Le syndrome de Lynch est une affection génétique, héréditaire, qui prédispose aux cancers du côlon et du rectum. On estime que trois gènes appelés MLH1, MSH2 et MSH6, en sont principalement responsables : ces gènes régulent les erreurs survenant lors de la réplication de l’ADN, notamment au moment de la division cellulaire.
Les chercheurs ont visé la protéine correspondant à MLH1,
une des protéines centrales impliquées dans une voie de réparation de
l’ADN (appelée « voie de réparation des mésappariements » car elle
répare les erreurs liées à la réplication de l’ADN). Ils ont utilisé la cristallographie aux rayons X
pour comprendre comment elle fonctionne et repérer où se trouvent
précisément les mutations. Cette technique consiste à cristalliser une
protéine et à étudier comment un faisceau de rayons X est dévié par le
cristal, comme la lumière du soleil est déviée par un prisme. L’angle de
déviation étant lié à la distance entre les atomes, la cristallographie
permet d’obtenir la structure atomique de la protéine. Presque évidente
ainsi résumée, cette méthode a, dans le cas présent, nécessité une douzaine d’années de travail entre la réalisation des premiers cristaux et l’« image » définitive.
L'image à l’échelle atomique de la protéine MLH1 (en
vert clair et foncé) permet de positionner les mutations identifiées sur
un panel de patients. Cette image permet de proposer un classement des
mutations : de haute gravité (en rouge), de gravité moyenne (en cyan) ou
gravité difficile à prédire d'après l'image (en gris). Crédit :
CEA/CNRS/Université Paris-Sud.
Outre son intérêt sur le plan de la recherche fondamentale, cette publication est le point de départ d’un projet clinique d’aide au diagnostic.
En effet, de nombreuses mutations identifiées sur MLH1 ne peuvent pas
directement expliquer le syndrome. Leur implication n’est établie qu’en
intégrant différents facteurs cliniques, tumoraux et familiaux. Les chercheurs et les cliniciens travaillent sur un listing de 70 mutations de MLH1 observées chez un panel de patients. D’ores et déjà, grâce aux résultats obtenus à Saclay, les chercheurs affinent l’impact potentiel de chaque mutation sur la voie de réparation des mésappariements de l’ADN.
(1) - Unité « Systèmes membranaires, photobiologie, stress et détoxication » (CEA/CNRS/Université Paris-Sud, Saclay) ;
- Institut de radiobiologie cellulaire et moléculaire (CEA-iRCM, Fontenay-aux-Roses) ;
- Centre de biophysique moléculaire (CNRS, Orléans).

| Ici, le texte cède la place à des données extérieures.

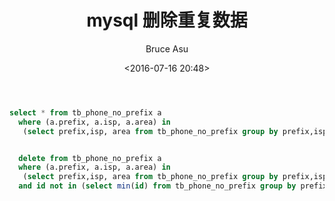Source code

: # -*- coding: utf-8-unix; -*-
#+TITLE:       mysql 删除重复数据
#+AUTHOR:      Bruce Asu
#+EMAIL:       bruceasu@163.com
#+DATE:        <2016-07-16 20:48>
#+filetags:    mysql

#+LANGUAGE:    en
#+OPTIONS:     H:7 num:nil toc:nil \n:nil ::t |:t ^:nil -:nil f:t *:t <:nil

#+BEGIN_SRC sql
  select * from tb_phone_no_prefix a
    where (a.prefix, a.isp, a.area) in
     (select prefix,isp, area from tb_phone_no_prefix group by prefix,isp, area having count(*) > 1)


    delete from tb_phone_no_prefix a
    where (a.prefix, a.isp, a.area) in
     (select prefix,isp, area from tb_phone_no_prefix group by prefix,isp, area having count(*) > 1)
    and id not in (select min(id) from tb_phone_no_prefix group by prefix,isp, area having count(*)>1)

#+END_SRC
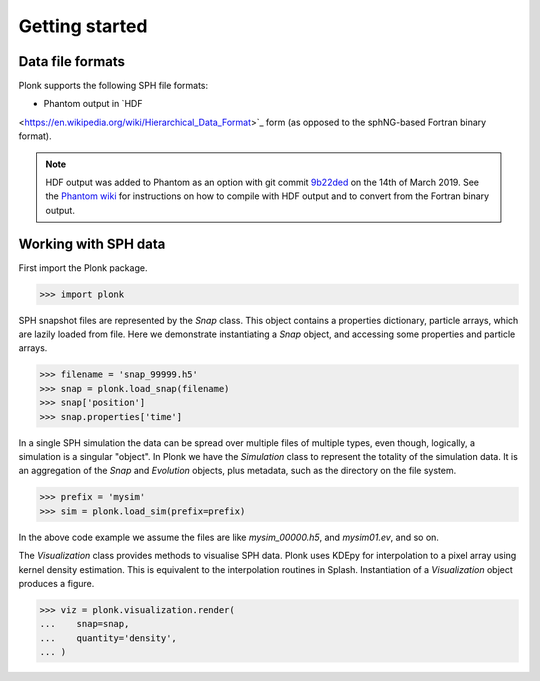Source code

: ===============
Getting started
===============

-----------------
Data file formats
-----------------

Plonk supports the following SPH file formats:

* Phantom output in `HDF
<https://en.wikipedia.org/wiki/Hierarchical_Data_Format>`_ form (as opposed to
the sphNG-based Fortran binary format).

.. note::
    HDF output was added to Phantom as an option with git commit
    `9b22ded <https://bitbucket.org/danielprice/phantom/commits/9b22ded9e7b4d512966f2b2e4b84d693b1afc9e6>`_
    on the 14th of March 2019. See the `Phantom wiki
    <https://bitbucket.org/danielprice/phantom/wiki/Home>`_ for instructions on
    how to compile with HDF output and to convert from the Fortran binary
    output.

---------------------
Working with SPH data
---------------------

First import the Plonk package.

.. code-block:: pycon

    >>> import plonk

SPH snapshot files are represented by the `Snap` class. This object contains a
properties dictionary, particle arrays, which are lazily loaded from file. Here
we demonstrate instantiating a `Snap` object, and accessing some properties and
particle arrays.

.. code-block:: pycon

    >>> filename = 'snap_99999.h5'
    >>> snap = plonk.load_snap(filename)
    >>> snap['position']
    >>> snap.properties['time']


In a single SPH simulation the data can be spread over multiple files of
multiple types, even though, logically, a simulation is a singular "object". In
Plonk we have the `Simulation` class to represent the totality of the simulation
data. It is an aggregation of the `Snap` and `Evolution` objects, plus metadata,
such as the directory on the file system.

.. code-block:: pycon

    >>> prefix = 'mysim'
    >>> sim = plonk.load_sim(prefix=prefix)

In the above code example we assume the files are like `mysim_00000.h5`, and
`mysim01.ev`, and so on.

The `Visualization` class provides methods to visualise SPH data. Plonk uses
KDEpy for interpolation to a pixel array using kernel density estimation. This
is equivalent to the interpolation routines in Splash. Instantiation of a
`Visualization` object produces a figure.

.. code-block:: pycon

    >>> viz = plonk.visualization.render(
    ...    snap=snap,
    ...    quantity='density',
    ... )
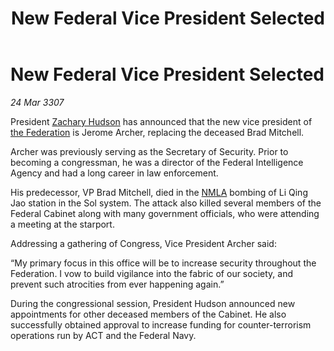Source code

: :PROPERTIES:
:ID:       19459e8d-3a38-4063-81b5-ddcf0f77f39b
:END:
#+title: New Federal Vice President Selected
#+filetags: :galnet:

* New Federal Vice President Selected

/24 Mar 3307/

President [[id:02322be1-fc02-4d8b-acf6-9a9681e3fb15][Zachary Hudson]] has announced that the new vice president of [[id:d56d0a6d-142a-4110-9c9a-235df02a99e0][the Federation]] is Jerome Archer, replacing the deceased Brad Mitchell. 

Archer was previously serving as the Secretary of Security. Prior to becoming a congressman, he was a director of the Federal Intelligence Agency and had a long career in law enforcement. 

His predecessor, VP Brad Mitchell, died in the [[id:dbfbb5eb-82a2-43c8-afb9-252b21b8464f][NMLA]] bombing of Li Qing Jao station in the Sol system. The attack also killed several members of the Federal Cabinet along with many government officials, who were attending a meeting at the starport. 

Addressing a gathering of Congress, Vice President Archer said: 

“My primary focus in this office will be to increase security throughout the Federation. I vow to build vigilance into the fabric of our society, and prevent such atrocities from ever happening again.” 

During the congressional session, President Hudson announced new appointments for other deceased members of the Cabinet. He also successfully obtained approval to increase funding for counter-terrorism operations run by ACT and the Federal Navy.
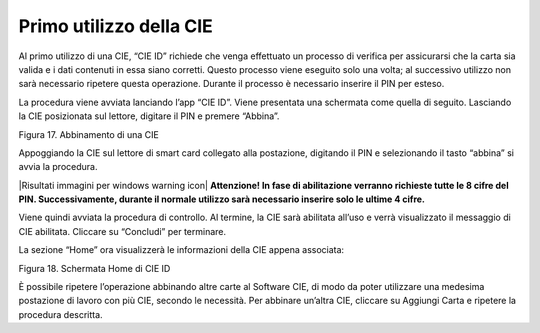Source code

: Primo utilizzo della CIE
========================

Al primo utilizzo di una CIE, “CIE ID” richiede che venga effettuato un
processo di verifica per assicurarsi che la carta sia valida e i dati
contenuti in essa siano corretti. Questo processo viene eseguito solo
una volta; al successivo utilizzo non sarà necessario ripetere questa
operazione. Durante il processo è necessario inserire il PIN per esteso.

La procedura viene avviata lanciando l’app “CIE ID”. Viene presentata
una schermata come quella di seguito. Lasciando la CIE posizionata sul
lettore, digitare il PIN e premere “Abbina”.

|image17|

Figura 17. Abbinamento di una CIE

Appoggiando la CIE sul lettore di smart card collegato alla postazione,
digitando il PIN e selezionando il tasto “abbina” si avvia la procedura.

|Risultati immagini per windows warning icon| **Attenzione! In fase di
abilitazione verranno richieste tutte le 8 cifre del PIN.
Successivamente, durante il normale utilizzo sarà necessario inserire
solo le ultime 4 cifre.**

Viene quindi avviata la procedura di controllo. Al termine, la CIE sarà
abilitata all’uso e verrà visualizzato il messaggio di CIE abilitata.
Cliccare su “Concludi” per terminare.

La sezione “Home” ora visualizzerà le informazioni della CIE appena
associata:

|image18|

Figura 18. Schermata Home di CIE ID

È possibile ripetere l’operazione abbinando altre carte al Software CIE,
di modo da poter utilizzare una medesima postazione di lavoro con più
CIE, secondo le necessità. Per abbinare un’altra CIE, cliccare su
Aggiungi Carta e ripetere la procedura descritta.

.. |image17| image:: _img/image18.png
   :width: 4.93126in
   :height: 4.46596in
.. |image18| image:: _img/image19.png
   :width: 0.36458in
   :height: 0.3125in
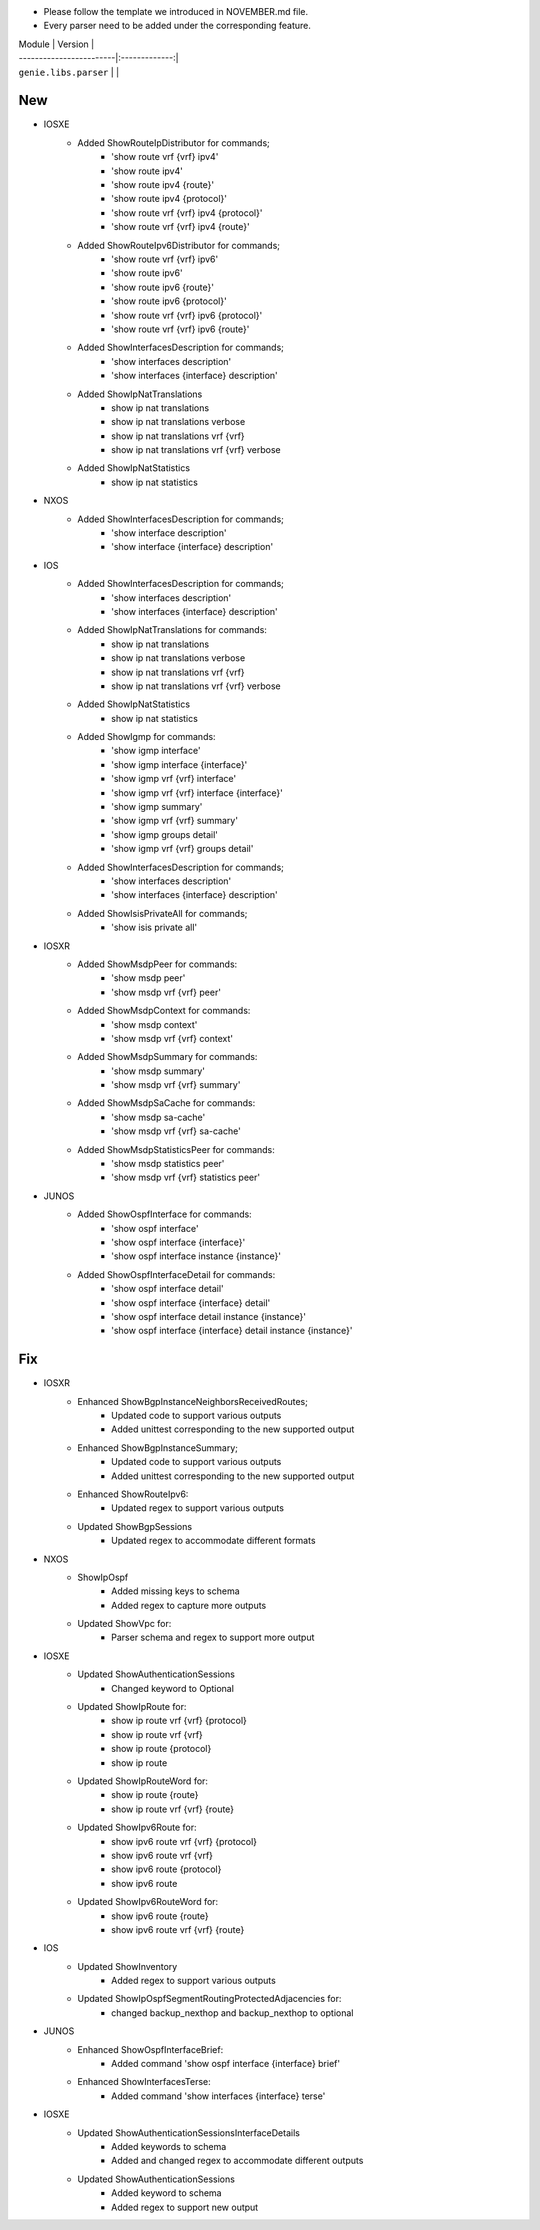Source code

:* Please follow the template we introduced in NOVEMBER.md file.
* Every parser need to be added under the corresponding feature.

| Module                  | Version       |
| ------------------------|:-------------:|
| ``genie.libs.parser``   |               |

--------------------------------------------------------------------------------
                                New
--------------------------------------------------------------------------------
* IOSXE
    * Added ShowRouteIpDistributor for commands;
        * 'show route vrf {vrf} ipv4'
        * 'show route ipv4'
        * 'show route ipv4 {route}'
        * 'show route ipv4 {protocol}'
        * 'show route vrf {vrf} ipv4 {protocol}'
        * 'show route vrf {vrf} ipv4 {route}'
    * Added ShowRouteIpv6Distributor for commands;
        * 'show route vrf {vrf} ipv6'
        * 'show route ipv6'
        * 'show route ipv6 {route}'
        * 'show route ipv6 {protocol}'
        * 'show route vrf {vrf} ipv6 {protocol}'
        * 'show route vrf {vrf} ipv6 {route}'
    * Added ShowInterfacesDescription for commands;
        * 'show interfaces description'
        * 'show interfaces {interface} description'
    * Added ShowIpNatTranslations
        * show ip nat translations
        * show ip nat translations verbose
        * show ip nat translations vrf {vrf}
        * show ip nat translations vrf {vrf} verbose
    * Added ShowIpNatStatistics
        * show ip nat statistics

* NXOS
    * Added ShowInterfacesDescription for commands;
        * 'show interface description'
        * 'show interface {interface} description'

* IOS
    * Added ShowInterfacesDescription for commands;
        * 'show interfaces description'
        * 'show interfaces {interface} description'
    * Added ShowIpNatTranslations for commands:
        * show ip nat translations
        * show ip nat translations verbose
        * show ip nat translations vrf {vrf}
        * show ip nat translations vrf {vrf} verbose
    * Added ShowIpNatStatistics
        * show ip nat statistics
    * Added ShowIgmp for commands:
        * 'show igmp interface'
        * 'show igmp interface {interface}'
        * 'show igmp vrf {vrf} interface'
        * 'show igmp vrf {vrf} interface {interface}'
        * 'show igmp summary'
        * 'show igmp vrf {vrf} summary'
        * 'show igmp groups detail'
        * 'show igmp vrf {vrf} groups detail'
    * Added ShowInterfacesDescription for commands;
        * 'show interfaces description'
        * 'show interfaces {interface} description'
    * Added ShowIsisPrivateAll for commands;
        * 'show isis private all'

* IOSXR
    * Added ShowMsdpPeer for commands:
        * 'show msdp peer'
        * 'show msdp vrf {vrf} peer'
    * Added ShowMsdpContext for commands:
        * 'show msdp context'
        * 'show msdp vrf {vrf} context'
    * Added ShowMsdpSummary for commands:
        * 'show msdp summary'
        * 'show msdp vrf {vrf} summary'
    * Added ShowMsdpSaCache for commands:
        * 'show msdp sa-cache'
        * 'show msdp vrf {vrf} sa-cache'
    * Added ShowMsdpStatisticsPeer for commands:
        * 'show msdp statistics peer'
        * 'show msdp vrf {vrf} statistics peer'

* JUNOS
    * Added ShowOspfInterface for commands:
        * 'show ospf interface'
        * 'show ospf interface {interface}'
        * 'show ospf interface instance {instance}'
    * Added ShowOspfInterfaceDetail for commands:
        * 'show ospf interface detail'
        * 'show ospf interface {interface} detail'
        * 'show ospf interface detail instance {instance}'
        * 'show ospf interface {interface} detail instance {instance}'

--------------------------------------------------------------------------------
                                Fix
--------------------------------------------------------------------------------
* IOSXR
    * Enhanced ShowBgpInstanceNeighborsReceivedRoutes;
        * Updated code to support various outputs
        * Added unittest corresponding to the new supported output
    * Enhanced ShowBgpInstanceSummary;
        * Updated code to support various outputs
        * Added unittest corresponding to the new supported output
    * Enhanced ShowRouteIpv6:
        * Updated regex to support various outputs
    * Updated ShowBgpSessions
        * Updated regex to accommodate different formats

* NXOS
    * ShowIpOspf
        * Added missing keys to schema
        * Added regex to capture more outputs
    * Updated ShowVpc for:
        * Parser schema and regex to support more output

* IOSXE
    * Updated ShowAuthenticationSessions
        * Changed keyword to Optional
    * Updated ShowIpRoute for:
        * show ip route vrf {vrf} {protocol}
        * show ip route vrf {vrf}
        * show ip route {protocol}
        * show ip route
    * Updated ShowIpRouteWord for:
        * show ip route {route}
        * show ip route vrf {vrf} {route}
    * Updated ShowIpv6Route for:
        * show ipv6 route vrf {vrf} {protocol}
        * show ipv6 route vrf {vrf}
        * show ipv6 route {protocol}
        * show ipv6 route
    * Updated ShowIpv6RouteWord for:
        * show ipv6 route {route}
        * show ipv6 route vrf {vrf} {route}

* IOS
    * Updated ShowInventory
        * Added regex to support various outputs
    * Updated ShowIpOspfSegmentRoutingProtectedAdjacencies for:
        * changed backup_nexthop and backup_nexthop to optional

* JUNOS
    * Enhanced ShowOspfInterfaceBrief:
        * Added command 'show ospf interface {interface} brief'
    * Enhanced ShowInterfacesTerse:
        * Added command 'show interfaces {interface} terse'

* IOSXE
    * Updated ShowAuthenticationSessionsInterfaceDetails
        * Added keywords to schema
        * Added and changed regex to accommodate different outputs
    
    * Updated ShowAuthenticationSessions
        * Added keyword to schema
        * Added regex to support new output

Mené avec l’ Assistance Publique - Hôpitaux de Marseille et l’ Institut Curie,
ce projet a pour objectif d’utiliser les données fonctionnelles pour
personnaliser la prise en charge des patients porteurs de ces mutations,
en combinaison avec les autres facteurs. L’impact de ces mutations
pourra être classé en 3 niveaux : 1. Haute gravité (mutation délétère,
déploiement de la protéine) ; 2. Gravité moyenne (la protéine ne peut
plus interagir avec son environnement) ; 3. Ne se prononce pas.
Après séquençage du génome des personnes à risques (ce syndrome est héréditaire), les
médecins pourraient ainsi disposer d’un système de classement qui les
aiderait à décider de la prise en charge préventive du cancer colorectal.